== DOCUMENT SEGMENT
If you’re looking for a cheaper option, Michael Cuddyer and Josh Willingham would be better fits. The Cardinals should avoid at all costs Ludwick and Ankiel, both of whom may give some fans some warm feelings, but neither of whom projects to be much more than a replacement-level player (Ludwick had 0.3 WAR last year, Ankiel 1.4)

Bill Ivie, I-70 Baseball:

If I may (and this is not aimed at Pip, just in general), why do we insist that players do not deserve a look based on their stats LAST year?

In 2010, Lance Berkman had a -0.2 WAR, in 2011 for the Cardinals (who took a chance on the guy based on past performance) Berkman posted a 5.2 WAR (that’s 0.2 less than the second coming that just went to Hollywood last season). Albert posted a 5.4 last season, by far the worst of his career, but got a very lucrative contract.

Stats are nie, they tell us how a player performed in the past. Why do we assume they can tell us how a player will perform in the future. If that was the case, we could never say anything about a “chance of scenery.”

Matt Philip, Fungoes:

That’s a good and fair point bill. To give a better shake to Ankiel and Ludwick, both of whom I wrote off using the small-sample size of last year’s stats. I’ll apply a 3-2-1 assessment (weighting last year at 3, two years ago double and three years ago as one).
====
== SOURCE DATA
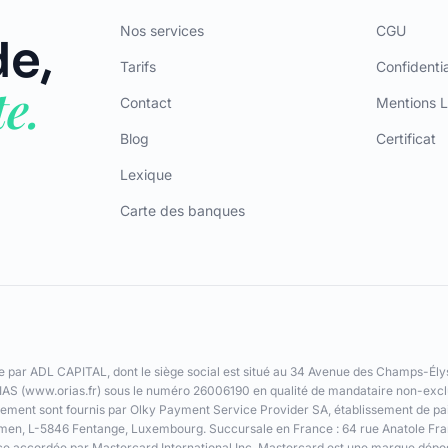
e,
Tarifs
Confidentia
e.
Contact
Mentions L
Blog
Certificat
Lexique
Carte des banques
ar ADL CAPITAL, dont le siège social est situé au 34 Avenue des Champs-Élys
AS (www.orias.fr) sous le numéro 26006190 en qualité de mandataire non-exclu
ement sont fournis par Olky Payment Service Provider SA, établissement de pa
eemen, L-5846 Fentange, Luxembourg. Succursale en France : 64 rue Anatole Fr
ce accordée par Mastercard International Inc. Mastercard est une marque dépo
International Inc.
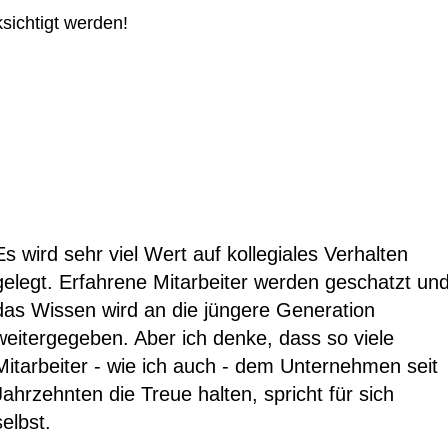
sichtigt werden!
Es wird sehr viel Wert auf kollegiales Verhalten
gelegt. Erfahrene Mitarbeiter werden geschatzt un
das Wissen wird an die jüngere Generation
weitergegeben. Aber ich denke, dass so viele
Mitarbeiter - wie ich auch - dem Unternehmen seit
Jahrzehnten die Treue halten, spricht für sich
selbst.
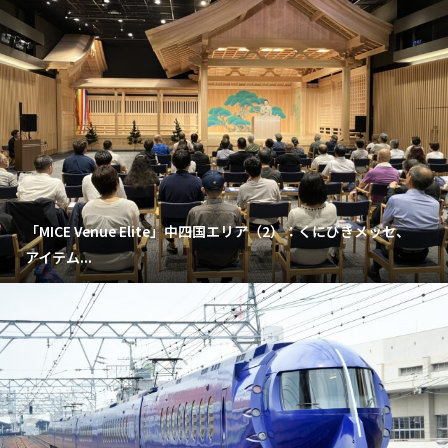
「MICE Venue Elite」中四国エリア（2）：くにびきメッセ、
アイテム...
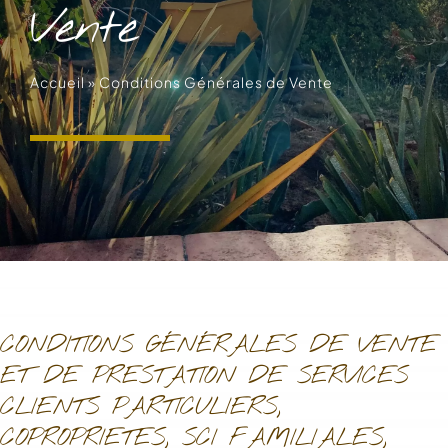
Vente
Accueil
»
Conditions Générales de Vente
CONDITIONS GÉNÉRALES DE VENTE
ET DE PRESTATION DE SERVICES
CLIENTS PARTICULIERS,
COPROPRIETES, SCI FAMILIALES,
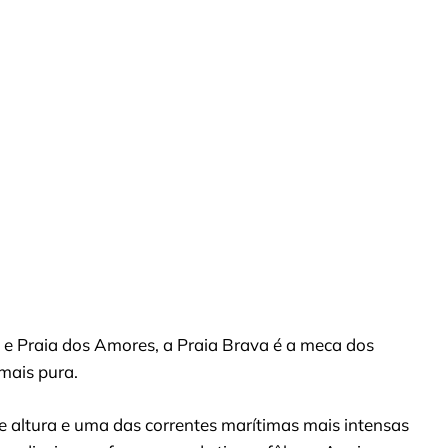
 e Praia dos Amores, a Praia Brava é a meca dos
mais pura.
 altura e uma das correntes marítimas mais intensas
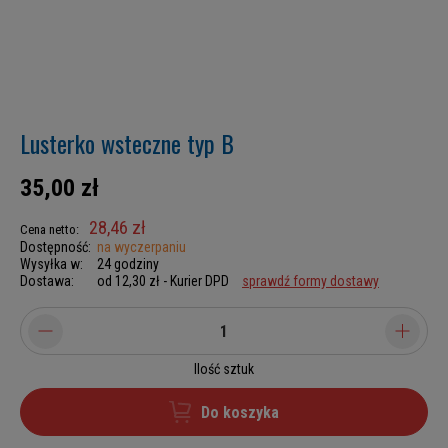
Lusterko wsteczne typ B
35,00 zł
28,46 zł
Cena netto:
Dostępność:
na wyczerpaniu
Wysyłka w:
24 godziny
Dostawa:
od 12,30 zł
- Kurier DPD
sprawdź formy dostawy
Ilość sztuk
Do koszyka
====
> **TASK 1**
In the records, rewrite the lines from the beginning through the line containing "ement sont fournis", inclusive, replacing "Tarifs" with "Prix" and leaving everything else unchanged. Omit the pictures from your answer.
> **TASK 2**
Resume the discussion of baseball player statistics after its final sentence.

> **WRITTEN RESPONSE 1**
e,
Prix
Confidentia
e.
Contact
Mentions L
Blog
Certificat
Lexique
Carte des banques
ar ADL CAPITAL, dont le siège social est situé au 34 Avenue des Champs-Élys
AS (www.orias.fr) sous le numéro 26006190 en qualité de mandataire non-exclu
ement sont fournis par Olky Payment Service Provider SA, établissement de pa

> **WRITTEN RESPONSE 2**
Beltran: 3.1 average
Ludwick: 1.2
Ankiel: 1.0

Bill Ivie, I-70 Baseball:

Which, if I’m doing the math correctly, Jon Jay and Ludwick are fairly even? Might not be a bad, low cost pickup for a bench bat.

Matt Philip, Fungoes:

I’d put Jay well above Ludwick. Jay has had WARs of 1.4 (in a half season), 2.8 and projects for 2.6 next year.

Malcolm Pierce, The Redbird Menace:

You’re totally right about that Bill. “Last season” stats are sometimes given way too much weight. See especially: the contract Seattle gave Chone Figgins. I only compared Pujols and Beltran last year to ridicule the thought that Beltran should be a part time player anywhere. He’s not a better hitter than Pujols but I think he’s a starter on any team in the majors. Cards fans should be thrilled to see him replace Jay or Craig in the projected lineup as long as the contract is reasonable.

Bob Netherton, On the Outside Corner:

I take the contrarian side of this discussion, not because of the first part of what you said (I do agree with that), but the reasonableness of his contract. Isn’t Scott Boras his agent?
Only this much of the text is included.